(Items listed in a dataset)
Content starts

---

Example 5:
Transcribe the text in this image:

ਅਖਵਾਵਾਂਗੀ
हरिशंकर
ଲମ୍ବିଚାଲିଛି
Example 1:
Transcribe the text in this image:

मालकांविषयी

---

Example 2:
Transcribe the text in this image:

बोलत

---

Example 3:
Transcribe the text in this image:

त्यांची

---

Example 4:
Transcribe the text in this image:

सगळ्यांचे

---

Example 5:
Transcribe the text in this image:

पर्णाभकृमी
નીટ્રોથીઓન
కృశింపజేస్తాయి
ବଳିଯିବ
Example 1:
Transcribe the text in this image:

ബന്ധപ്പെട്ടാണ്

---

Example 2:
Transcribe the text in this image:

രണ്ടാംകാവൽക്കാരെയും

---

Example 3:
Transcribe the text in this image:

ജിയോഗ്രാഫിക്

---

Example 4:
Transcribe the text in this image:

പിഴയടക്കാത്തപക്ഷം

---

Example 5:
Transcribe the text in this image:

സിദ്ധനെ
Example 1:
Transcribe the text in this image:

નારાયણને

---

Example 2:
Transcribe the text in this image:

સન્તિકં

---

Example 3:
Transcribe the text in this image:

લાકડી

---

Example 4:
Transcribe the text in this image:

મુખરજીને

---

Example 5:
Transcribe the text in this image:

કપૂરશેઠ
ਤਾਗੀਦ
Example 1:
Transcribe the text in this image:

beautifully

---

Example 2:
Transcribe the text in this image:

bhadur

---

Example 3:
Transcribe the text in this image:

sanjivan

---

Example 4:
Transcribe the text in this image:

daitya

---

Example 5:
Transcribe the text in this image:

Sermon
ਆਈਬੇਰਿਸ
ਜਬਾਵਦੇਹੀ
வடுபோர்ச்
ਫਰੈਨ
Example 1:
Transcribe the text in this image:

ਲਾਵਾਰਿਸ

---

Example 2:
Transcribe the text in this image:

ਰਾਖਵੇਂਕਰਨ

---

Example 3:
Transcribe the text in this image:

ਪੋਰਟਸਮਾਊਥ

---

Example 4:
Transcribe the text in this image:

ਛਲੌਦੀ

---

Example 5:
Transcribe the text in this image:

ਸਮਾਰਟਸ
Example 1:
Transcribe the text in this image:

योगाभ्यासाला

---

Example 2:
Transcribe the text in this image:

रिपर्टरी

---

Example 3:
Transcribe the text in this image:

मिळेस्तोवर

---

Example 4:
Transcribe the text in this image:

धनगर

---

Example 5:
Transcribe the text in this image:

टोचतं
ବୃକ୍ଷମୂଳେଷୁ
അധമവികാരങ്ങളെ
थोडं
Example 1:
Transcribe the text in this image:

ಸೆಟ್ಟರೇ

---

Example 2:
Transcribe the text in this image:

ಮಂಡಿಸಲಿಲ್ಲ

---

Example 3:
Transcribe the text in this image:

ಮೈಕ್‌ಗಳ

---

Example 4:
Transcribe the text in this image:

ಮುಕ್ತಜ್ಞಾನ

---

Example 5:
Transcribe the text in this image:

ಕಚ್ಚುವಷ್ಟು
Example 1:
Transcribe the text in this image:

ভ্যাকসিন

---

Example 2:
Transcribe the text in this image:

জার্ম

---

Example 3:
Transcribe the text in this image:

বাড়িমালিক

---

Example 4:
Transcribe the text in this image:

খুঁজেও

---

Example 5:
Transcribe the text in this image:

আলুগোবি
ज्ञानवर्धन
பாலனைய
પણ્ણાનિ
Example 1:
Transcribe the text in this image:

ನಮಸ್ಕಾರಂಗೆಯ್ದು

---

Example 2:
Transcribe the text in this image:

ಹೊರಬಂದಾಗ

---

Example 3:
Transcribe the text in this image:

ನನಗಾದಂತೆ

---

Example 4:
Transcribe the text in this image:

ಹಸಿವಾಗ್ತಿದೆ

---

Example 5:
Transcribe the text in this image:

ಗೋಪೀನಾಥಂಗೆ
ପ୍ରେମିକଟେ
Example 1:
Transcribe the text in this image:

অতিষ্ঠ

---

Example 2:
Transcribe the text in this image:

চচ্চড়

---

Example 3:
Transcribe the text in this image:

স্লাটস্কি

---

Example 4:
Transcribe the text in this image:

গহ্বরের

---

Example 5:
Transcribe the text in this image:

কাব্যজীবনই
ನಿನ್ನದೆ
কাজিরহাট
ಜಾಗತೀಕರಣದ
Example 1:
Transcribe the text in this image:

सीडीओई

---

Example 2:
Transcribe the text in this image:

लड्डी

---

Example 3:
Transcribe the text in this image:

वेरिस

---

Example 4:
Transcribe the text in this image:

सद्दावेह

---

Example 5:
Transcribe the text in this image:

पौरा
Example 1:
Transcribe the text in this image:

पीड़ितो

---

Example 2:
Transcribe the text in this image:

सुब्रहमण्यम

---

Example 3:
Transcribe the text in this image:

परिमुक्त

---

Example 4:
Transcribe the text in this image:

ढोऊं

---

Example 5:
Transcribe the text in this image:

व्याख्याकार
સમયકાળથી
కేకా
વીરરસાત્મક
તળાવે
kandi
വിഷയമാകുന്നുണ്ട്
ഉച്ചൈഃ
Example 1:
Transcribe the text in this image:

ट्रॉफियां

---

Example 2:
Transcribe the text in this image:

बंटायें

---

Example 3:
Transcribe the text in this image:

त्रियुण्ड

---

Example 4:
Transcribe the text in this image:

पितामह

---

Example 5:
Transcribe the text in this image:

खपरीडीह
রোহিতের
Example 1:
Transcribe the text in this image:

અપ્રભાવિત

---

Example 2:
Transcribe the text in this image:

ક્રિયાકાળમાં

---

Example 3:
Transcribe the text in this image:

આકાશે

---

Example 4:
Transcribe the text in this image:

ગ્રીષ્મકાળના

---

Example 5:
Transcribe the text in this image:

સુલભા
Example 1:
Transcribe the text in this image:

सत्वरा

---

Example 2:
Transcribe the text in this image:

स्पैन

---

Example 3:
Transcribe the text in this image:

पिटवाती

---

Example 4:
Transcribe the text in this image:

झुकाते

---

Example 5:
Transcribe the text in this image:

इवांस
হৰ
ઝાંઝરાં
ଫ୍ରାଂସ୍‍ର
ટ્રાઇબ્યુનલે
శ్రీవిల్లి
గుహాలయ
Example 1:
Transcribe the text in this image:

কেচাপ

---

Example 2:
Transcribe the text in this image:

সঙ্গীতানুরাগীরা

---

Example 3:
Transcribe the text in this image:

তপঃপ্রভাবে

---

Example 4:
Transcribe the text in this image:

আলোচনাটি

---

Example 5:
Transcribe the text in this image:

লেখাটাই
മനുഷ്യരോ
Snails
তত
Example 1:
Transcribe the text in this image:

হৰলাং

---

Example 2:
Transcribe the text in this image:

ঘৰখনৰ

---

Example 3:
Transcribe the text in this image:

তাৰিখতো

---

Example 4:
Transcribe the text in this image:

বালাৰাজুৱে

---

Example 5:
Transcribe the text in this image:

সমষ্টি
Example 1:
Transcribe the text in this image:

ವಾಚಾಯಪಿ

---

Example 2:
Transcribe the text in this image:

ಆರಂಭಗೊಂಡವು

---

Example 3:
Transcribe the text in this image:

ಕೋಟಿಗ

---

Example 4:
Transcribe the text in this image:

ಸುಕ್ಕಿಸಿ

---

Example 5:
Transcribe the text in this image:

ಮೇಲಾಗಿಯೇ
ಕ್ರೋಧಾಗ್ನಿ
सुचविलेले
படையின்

Content ends

• YOUR OBJECTIVE
Set down the data once more, exactly as shown above.

• SOLUTION
---

Example 5:
Transcribe the text in this image:

ਅਖਵਾਵਾਂਗੀ
हरिशंकर
ଲମ୍ବିଚାଲିଛି
Example 1:
Transcribe the text in this image:

मालकांविषयी

---

Example 2:
Transcribe the text in this image:

बोलत

---

Example 3:
Transcribe the text in this image:

त्यांची

---

Example 4:
Transcribe the text in this image:

सगळ्यांचे

---

Example 5:
Transcribe the text in this image:

पर्णाभकृमी
નીટ્રોથીઓન
కృశింపజేస్తాయి
ବଳିଯିବ
Example 1:
Transcribe the text in this image:

ബന്ധപ്പെട്ടാണ്

---

Example 2:
Transcribe the text in this image:

രണ്ടാംകാവൽക്കാരെയും

---

Example 3:
Transcribe the text in this image:

ജിയോഗ്രാഫിക്

---

Example 4:
Transcribe the text in this image:

പിഴയടക്കാത്തപക്ഷം

---

Example 5:
Transcribe the text in this image:

സിദ്ധനെ
Example 1:
Transcribe the text in this image:

નારાયણને

---

Example 2:
Transcribe the text in this image:

સન્તિકં

---

Example 3:
Transcribe the text in this image:

લાકડી

---

Example 4:
Transcribe the text in this image:

મુખરજીને

---

Example 5:
Transcribe the text in this image:

કપૂરશેઠ
ਤਾਗੀਦ
Example 1:
Transcribe the text in this image:

beautifully

---

Example 2:
Transcribe the text in this image:

bhadur

---

Example 3:
Transcribe the text in this image:

sanjivan

---

Example 4:
Transcribe the text in this image:

daitya

---

Example 5:
Transcribe the text in this image:

Sermon
ਆਈਬੇਰਿਸ
ਜਬਾਵਦੇਹੀ
வடுபோர்ச்
ਫਰੈਨ
Example 1:
Transcribe the text in this image:

ਲਾਵਾਰਿਸ

---

Example 2:
Transcribe the text in this image:

ਰਾਖਵੇਂਕਰਨ

---

Example 3:
Transcribe the text in this image:

ਪੋਰਟਸਮਾਊਥ

---

Example 4:
Transcribe the text in this image:

ਛਲੌਦੀ

---

Example 5:
Transcribe the text in this image:

ਸਮਾਰਟਸ
Example 1:
Transcribe the text in this image:

योगाभ्यासाला

---

Example 2:
Transcribe the text in this image:

रिपर्टरी

---

Example 3:
Transcribe the text in this image:

मिळेस्तोवर

---

Example 4:
Transcribe the text in this image:

धनगर

---

Example 5:
Transcribe the text in this image:

टोचतं
ବୃକ୍ଷମୂଳେଷୁ
അധമവികാരങ്ങളെ
थोडं
Example 1:
Transcribe the text in this image:

ಸೆಟ್ಟರೇ

---

Example 2:
Transcribe the text in this image:

ಮಂಡಿಸಲಿಲ್ಲ

---

Example 3:
Transcribe the text in this image:

ಮೈಕ್‌ಗಳ

---

Example 4:
Transcribe the text in this image:

ಮುಕ್ತಜ್ಞಾನ

---

Example 5:
Transcribe the text in this image:

ಕಚ್ಚುವಷ್ಟು
Example 1:
Transcribe the text in this image:

ভ্যাকসিন

---

Example 2:
Transcribe the text in this image:

জার্ম

---

Example 3:
Transcribe the text in this image:

বাড়িমালিক

---

Example 4:
Transcribe the text in this image:

খুঁজেও

---

Example 5:
Transcribe the text in this image:

আলুগোবি
ज्ञानवर्धन
பாலனைய
પણ્ણાનિ
Example 1:
Transcribe the text in this image:

ನಮಸ್ಕಾರಂಗೆಯ್ದು

---

Example 2:
Transcribe the text in this image:

ಹೊರಬಂದಾಗ

---

Example 3:
Transcribe the text in this image:

ನನಗಾದಂತೆ

---

Example 4:
Transcribe the text in this image:

ಹಸಿವಾಗ್ತಿದೆ

---

Example 5:
Transcribe the text in this image:

ಗೋಪೀನಾಥಂಗೆ
ପ୍ରେମିକଟେ
Example 1:
Transcribe the text in this image:

অতিষ্ঠ

---

Example 2:
Transcribe the text in this image:

চচ্চড়

---

Example 3:
Transcribe the text in this image:

স্লাটস্কি

---

Example 4:
Transcribe the text in this image:

গহ্বরের

---

Example 5:
Transcribe the text in this image:

কাব্যজীবনই
ನಿನ್ನದೆ
কাজিরহাট
ಜಾಗತೀಕರಣದ
Example 1:
Transcribe the text in this image:

सीडीओई

---

Example 2:
Transcribe the text in this image:

लड्डी

---

Example 3:
Transcribe the text in this image:

वेरिस

---

Example 4:
Transcribe the text in this image:

सद्दावेह

---

Example 5:
Transcribe the text in this image:

पौरा
Example 1:
Transcribe the text in this image:

पीड़ितो

---

Example 2:
Transcribe the text in this image:

सुब्रहमण्यम

---

Example 3:
Transcribe the text in this image:

परिमुक्त

---

Example 4:
Transcribe the text in this image:

ढोऊं

---

Example 5:
Transcribe the text in this image:

व्याख्याकार
સમયકાળથી
కేకా
વીરરસાત્મક
તળાવે
kandi
വിഷയമാകുന്നുണ്ട്
ഉച്ചൈഃ
Example 1:
Transcribe the text in this image:

ट्रॉफियां

---

Example 2:
Transcribe the text in this image:

बंटायें

---

Example 3:
Transcribe the text in this image:

त्रियुण्ड

---

Example 4:
Transcribe the text in this image:

पितामह

---

Example 5:
Transcribe the text in this image:

खपरीडीह
রোহিতের
Example 1:
Transcribe the text in this image:

અપ્રભાવિત

---

Example 2:
Transcribe the text in this image:

ક્રિયાકાળમાં

---

Example 3:
Transcribe the text in this image:

આકાશે

---

Example 4:
Transcribe the text in this image:

ગ્રીષ્મકાળના

---

Example 5:
Transcribe the text in this image:

સુલભા
Example 1:
Transcribe the text in this image:

सत्वरा

---

Example 2:
Transcribe the text in this image:

स्पैन

---

Example 3:
Transcribe the text in this image:

पिटवाती

---

Example 4:
Transcribe the text in this image:

झुकाते

---

Example 5:
Transcribe the text in this image:

इवांस
হৰ
ઝાંઝરાં
ଫ୍ରାଂସ୍‍ର
ટ્રાઇબ્યુનલે
శ్రీవిల్లి
గుహాలయ
Example 1:
Transcribe the text in this image:

কেচাপ

---

Example 2:
Transcribe the text in this image:

সঙ্গীতানুরাগীরা

---

Example 3:
Transcribe the text in this image:

তপঃপ্রভাবে

---

Example 4:
Transcribe the text in this image:

আলোচনাটি

---

Example 5:
Transcribe the text in this image:

লেখাটাই
മനുഷ്യരോ
Snails
তত
Example 1:
Transcribe the text in this image:

হৰলাং

---

Example 2:
Transcribe the text in this image:

ঘৰখনৰ

---

Example 3:
Transcribe the text in this image:

তাৰিখতো

---

Example 4:
Transcribe the text in this image:

বালাৰাজুৱে

---

Example 5:
Transcribe the text in this image:

সমষ্টি
Example 1:
Transcribe the text in this image:

ವಾಚಾಯಪಿ

---

Example 2:
Transcribe the text in this image:

ಆರಂಭಗೊಂಡವು

---

Example 3:
Transcribe the text in this image:

ಕೋಟಿಗ

---

Example 4:
Transcribe the text in this image:

ಸುಕ್ಕಿಸಿ

---

Example 5:
Transcribe the text in this image:

ಮೇಲಾಗಿಯೇ
ಕ್ರೋಧಾಗ್ನಿ
सुचविलेले
படையின்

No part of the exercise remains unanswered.